GREETINGS everyone. Last week I talked about Dr. Lynn Raulerson, the director of the UOG Herbarium and what a difference she made to the island. This week, I was delving into the plant file and discovered why her job is really important. So follow me on a little journey into the wonderful world of plants.
We haven’t talked much recently about global warming and climate change either, but it turns out that researchers in Britain have been learning about long-term climate change by studying plants picked up to 150 years ago by Victorian collectors and held by the million in herbarium collections across the world.
The study of climate-driven events like trees growing new leaves in temperate zone spring or when plants flower is called phenology, and the lack of long-term data has hindered scientists' understanding of how plants respond to climate change. But new research by a team of British ecologists shows that plants pressed up to 150 years ago tell the same story about warmer springs causing earlier flowering as recent field-based observations of flowering times.
The team examined 77 specimens of the early spider orchid (Ophrys sphegodes) collected between 1848 and 1958 and held in the herbarium at the Royal Botanic Gardens in Kew. Because each specimen contains details of when and where it was picked, the researchers could use weather records to determine how changing spring temperatures affected the orchids' flowering.
They then compared these data with field observations of peak flowering of the same orchid species in the Castle Hill National Nature Reserve, East Sussex from 1975 to 2006, and found that the response of flowering time to temperature was identical both in herbarium specimens and field data. In both the pressed plants and the field observations, the orchid flowered six days earlier for every 1-degree increase in mean spring temperature.
Direct proof
The results are first direct proof that pressed plants in herbarium collections can be used to study relationships between phenology and climate change when field-based data are not available, as is almost always the case.
The study opens up important new uses for the 2.5 billion plant and animal specimens held in natural history collections in museums and herbaria.

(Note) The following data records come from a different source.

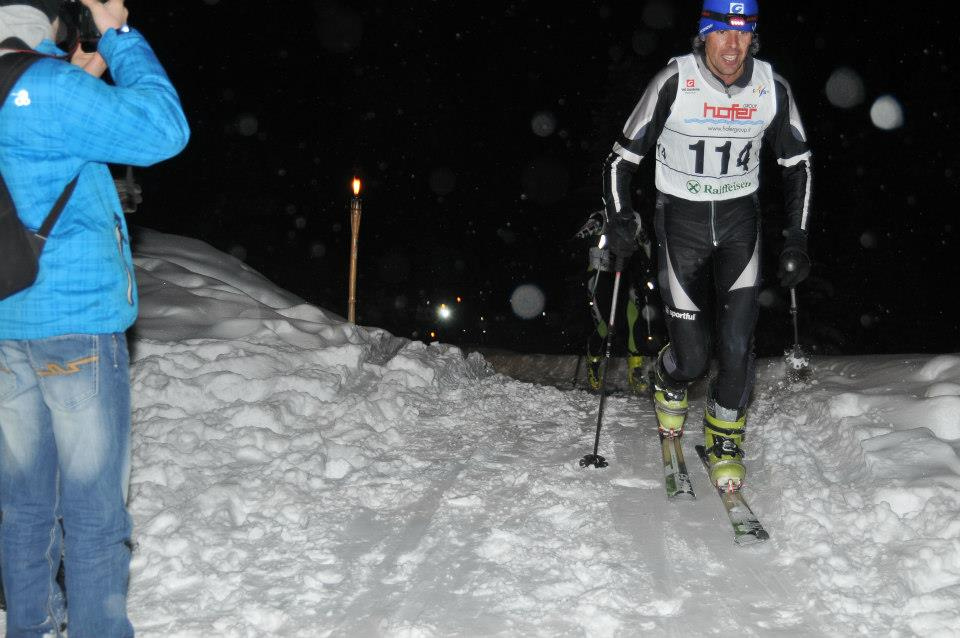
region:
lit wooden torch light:
[325, 141, 396, 354]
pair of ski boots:
[641, 362, 779, 573]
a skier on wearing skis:
[543, 1, 868, 594]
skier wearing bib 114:
[565, 0, 874, 548]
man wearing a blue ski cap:
[670, 0, 786, 111]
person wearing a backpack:
[0, 0, 164, 636]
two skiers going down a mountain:
[533, 0, 869, 555]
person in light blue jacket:
[0, 4, 179, 636]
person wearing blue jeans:
[0, 6, 160, 636]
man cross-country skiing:
[595, 8, 821, 553]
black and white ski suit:
[588, 47, 821, 425]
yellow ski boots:
[639, 366, 765, 494]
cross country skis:
[636, 369, 780, 555]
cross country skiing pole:
[581, 189, 616, 471]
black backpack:
[0, 44, 83, 314]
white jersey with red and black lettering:
[651, 42, 778, 196]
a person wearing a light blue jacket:
[10, 10, 200, 621]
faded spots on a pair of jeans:
[4, 337, 137, 498]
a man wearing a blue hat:
[567, 6, 827, 540]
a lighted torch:
[331, 165, 384, 346]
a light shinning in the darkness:
[415, 282, 468, 338]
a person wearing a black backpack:
[4, 10, 198, 623]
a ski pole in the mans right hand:
[578, 258, 630, 484]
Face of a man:
[708, 26, 754, 67]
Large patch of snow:
[306, 410, 517, 597]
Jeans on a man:
[2, 337, 140, 633]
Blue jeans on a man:
[0, 339, 152, 636]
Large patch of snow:
[264, 414, 499, 568]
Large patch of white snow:
[244, 395, 467, 584]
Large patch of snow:
[196, 307, 356, 438]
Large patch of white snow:
[210, 421, 437, 588]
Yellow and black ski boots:
[652, 385, 786, 501]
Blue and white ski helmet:
[696, 3, 764, 45]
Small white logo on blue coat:
[7, 86, 35, 107]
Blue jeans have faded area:
[0, 326, 113, 489]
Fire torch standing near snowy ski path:
[341, 171, 368, 328]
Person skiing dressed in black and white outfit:
[579, 126, 819, 549]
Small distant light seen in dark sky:
[434, 300, 454, 321]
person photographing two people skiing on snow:
[2, 1, 953, 634]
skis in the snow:
[663, 470, 790, 541]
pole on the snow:
[543, 414, 639, 468]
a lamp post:
[347, 180, 363, 326]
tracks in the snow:
[331, 435, 605, 577]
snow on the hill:
[152, 273, 924, 636]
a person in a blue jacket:
[0, 16, 175, 598]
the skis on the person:
[634, 383, 772, 555]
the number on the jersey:
[691, 132, 758, 181]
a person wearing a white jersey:
[589, 8, 805, 509]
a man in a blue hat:
[690, 8, 766, 80]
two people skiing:
[569, 29, 800, 550]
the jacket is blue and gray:
[1, 0, 193, 341]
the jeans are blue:
[2, 333, 139, 636]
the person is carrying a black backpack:
[2, 0, 188, 636]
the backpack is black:
[0, 51, 78, 299]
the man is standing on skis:
[578, 0, 812, 544]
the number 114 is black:
[685, 133, 750, 181]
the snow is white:
[1, 230, 958, 635]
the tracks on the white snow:
[2, 229, 957, 636]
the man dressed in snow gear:
[576, 0, 817, 549]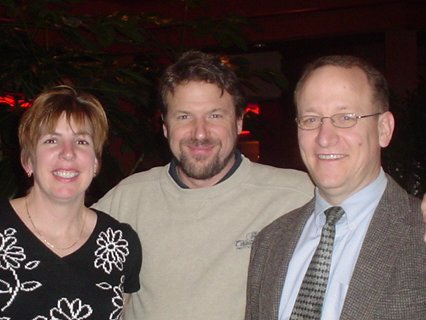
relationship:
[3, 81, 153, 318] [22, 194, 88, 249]
woman wearing necklace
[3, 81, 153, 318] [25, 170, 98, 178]
woman wearing earrings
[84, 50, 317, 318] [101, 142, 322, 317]
man wearing shirt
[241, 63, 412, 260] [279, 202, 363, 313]
man wears tie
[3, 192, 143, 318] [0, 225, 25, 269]
shirt has flowers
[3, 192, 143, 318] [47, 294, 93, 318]
shirt has flowers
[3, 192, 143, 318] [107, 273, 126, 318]
shirt has flowers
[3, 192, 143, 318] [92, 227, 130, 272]
shirt has flowers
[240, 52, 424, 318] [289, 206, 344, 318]
man wears tie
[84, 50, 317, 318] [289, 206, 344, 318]
man wears tie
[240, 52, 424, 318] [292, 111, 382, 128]
man wears glasses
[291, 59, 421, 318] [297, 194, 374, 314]
man wears dress shirt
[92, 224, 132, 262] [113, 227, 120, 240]
flower has petal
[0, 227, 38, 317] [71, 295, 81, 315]
flower has petal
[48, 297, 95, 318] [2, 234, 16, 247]
flower has petal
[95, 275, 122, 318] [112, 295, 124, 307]
flower has petal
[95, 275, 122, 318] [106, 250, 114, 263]
flower has petal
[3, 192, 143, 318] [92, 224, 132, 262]
shirt has flower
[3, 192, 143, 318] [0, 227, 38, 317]
shirt has flower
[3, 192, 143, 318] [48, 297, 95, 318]
shirt has flower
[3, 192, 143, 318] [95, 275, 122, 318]
shirt has flower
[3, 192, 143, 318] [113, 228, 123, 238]
shirt has petal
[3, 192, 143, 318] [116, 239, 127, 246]
shirt has petal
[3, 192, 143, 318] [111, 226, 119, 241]
shirt has petal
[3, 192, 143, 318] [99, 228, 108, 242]
shirt has petal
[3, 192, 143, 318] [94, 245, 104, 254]
shirt has petal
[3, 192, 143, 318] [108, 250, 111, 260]
shirt has petal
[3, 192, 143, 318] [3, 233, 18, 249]
shirt has petal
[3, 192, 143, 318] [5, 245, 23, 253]
shirt has petal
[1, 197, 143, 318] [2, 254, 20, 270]
flower shirt has flower petal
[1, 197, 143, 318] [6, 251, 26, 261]
flower shirt has flower petal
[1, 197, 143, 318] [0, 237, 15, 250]
flower shirt has flower petal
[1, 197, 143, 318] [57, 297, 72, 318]
flower shirt has flower petal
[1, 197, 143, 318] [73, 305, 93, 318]
flower shirt has flower petal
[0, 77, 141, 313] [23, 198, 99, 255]
lady wears necklace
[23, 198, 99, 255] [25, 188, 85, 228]
necklace on neck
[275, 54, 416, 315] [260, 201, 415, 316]
man wears gray jacket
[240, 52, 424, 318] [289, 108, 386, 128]
man wears eyeglasses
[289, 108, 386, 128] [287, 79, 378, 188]
eyeglasses on face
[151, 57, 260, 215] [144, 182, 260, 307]
man wears sweater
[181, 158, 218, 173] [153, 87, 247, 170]
hair on face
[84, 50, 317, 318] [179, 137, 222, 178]
man has beard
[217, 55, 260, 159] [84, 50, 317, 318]
glow behind man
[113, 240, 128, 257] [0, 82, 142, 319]
petal on shirt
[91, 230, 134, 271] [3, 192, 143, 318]
flower petal on shirt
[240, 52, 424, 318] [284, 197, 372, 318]
man wearing tie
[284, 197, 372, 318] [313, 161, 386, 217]
tie around neck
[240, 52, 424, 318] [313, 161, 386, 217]
man has neck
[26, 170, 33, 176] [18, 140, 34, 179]
earring in ear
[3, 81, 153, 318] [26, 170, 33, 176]
woman wearing earring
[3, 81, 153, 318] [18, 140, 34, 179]
woman has ear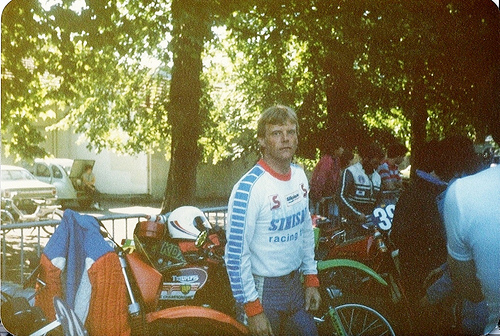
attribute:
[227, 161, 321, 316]
shirt — long-sleeve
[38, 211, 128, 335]
jacket — red, white, blue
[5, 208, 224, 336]
motorcycle — parked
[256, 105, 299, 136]
hair — short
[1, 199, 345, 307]
barrier — metal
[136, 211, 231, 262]
motorcycle — parked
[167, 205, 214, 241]
helmet — white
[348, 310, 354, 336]
spoke — metal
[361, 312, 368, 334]
spoke — metal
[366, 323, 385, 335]
spoke — metal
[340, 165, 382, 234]
jacket — white, black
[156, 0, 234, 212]
tree — leafy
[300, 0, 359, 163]
tree — leafy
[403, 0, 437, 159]
tree — leafy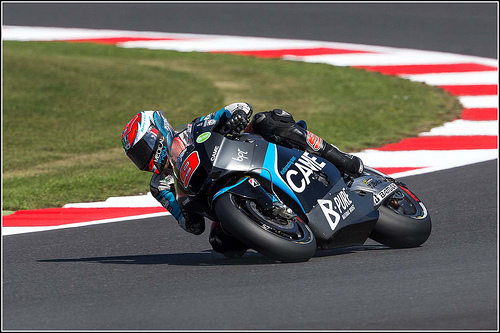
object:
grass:
[288, 95, 356, 131]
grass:
[26, 74, 135, 163]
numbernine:
[173, 144, 211, 194]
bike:
[166, 129, 443, 261]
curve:
[0, 10, 499, 235]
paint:
[0, 204, 167, 228]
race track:
[5, 7, 499, 329]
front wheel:
[209, 186, 318, 263]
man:
[120, 102, 362, 257]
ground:
[384, 70, 422, 104]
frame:
[176, 132, 395, 250]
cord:
[238, 165, 286, 207]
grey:
[71, 253, 168, 309]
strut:
[376, 176, 424, 219]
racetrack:
[66, 219, 466, 311]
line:
[392, 55, 499, 95]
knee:
[252, 111, 288, 136]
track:
[106, 238, 390, 313]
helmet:
[122, 110, 174, 174]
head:
[119, 108, 177, 175]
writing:
[316, 188, 365, 231]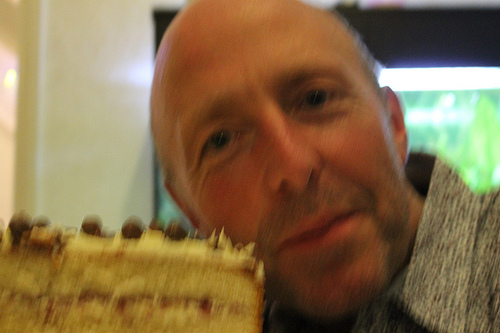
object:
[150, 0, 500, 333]
man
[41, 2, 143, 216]
wall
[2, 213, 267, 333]
cake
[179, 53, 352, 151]
crows feet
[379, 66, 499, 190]
aquarium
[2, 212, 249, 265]
topping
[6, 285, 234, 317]
filling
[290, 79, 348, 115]
eye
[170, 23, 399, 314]
face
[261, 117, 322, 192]
nose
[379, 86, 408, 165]
ear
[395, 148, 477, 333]
collar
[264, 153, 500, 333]
shirt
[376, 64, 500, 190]
tank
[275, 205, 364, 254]
lips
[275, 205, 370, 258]
mouth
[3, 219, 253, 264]
frosting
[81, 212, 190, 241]
balls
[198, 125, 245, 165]
eye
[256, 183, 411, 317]
hair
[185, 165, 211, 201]
wrinkle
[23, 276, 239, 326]
chocolate frosting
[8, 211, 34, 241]
walnut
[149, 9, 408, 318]
head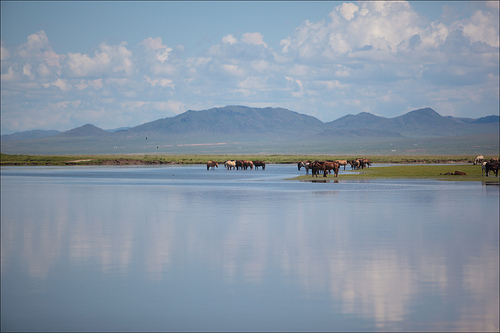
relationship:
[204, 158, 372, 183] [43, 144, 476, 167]
horse group standing in forest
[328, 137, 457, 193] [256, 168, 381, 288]
grass near water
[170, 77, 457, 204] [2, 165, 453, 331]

Some specimens date back to the time of Linnaeus (who devised our system of naming plants and animals) 250 years ago.
The scientists say there’s an enormous wealth of untapped information locked within our museums and herbaria that can contribute to our ability to predict the effects of future climate change on many plant species, and that it may be possible to extend similar principles to museum collections of insects and animals.
One wonders what stories the plants in the UOG Herbarium will tell in 100 years? Well, here’s one it can tell right now.
Some of the plants in the UOG Herbarium were collected on the Palau island of Peleliu. Peleliu is the site of Bloody Nose Ridge and it was the scene of some of the fiercest battles of World War II. The Americans used flame throwers to dislodge the Japanese and by the end of the battle, the entire island was a charred and smoking ruin with virtually no vegetation.
Dr. Raymond Fosberg, a well-known botanist from the Smithsonian Institute, did a plant survey on Peleliu in the early 1950s. He found about 50 species of plants, most of them American weeds that came in on the vehicles that were brought to the island.
In the early 1990s, some 40 years later, Dr. Raulerson did a series of plant surveys on Peleliu and I was honored to accompany her on the trips. We discovered more than 200 species of plants on the island and virtually all of them were the native species that should be there. We also found a 60-foot-tall tree near the American headquarters building that was not there when the building was photographed in the early ‘50s. An amazing story about the regenerative power of tropical plants and the importance of herbariums.